◆ **What is expected**: Copy the lines below word for word, leaving out the pictures.

------ Supplied records ------

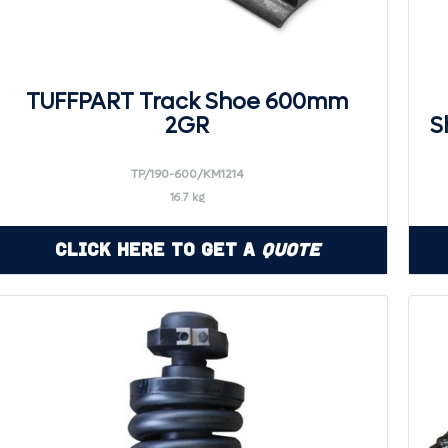
TUFFPART Track Shoe 600mm
2GR
S
TP/190-600/KM1214
16.7 kg
Click Here to Get a
Quote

------

◆ **Solution**:
TUFFPART Track Shoe 600mm
2GR
S
TP/190-600/KM1214
16.7 kg
Click Here to Get a
Quote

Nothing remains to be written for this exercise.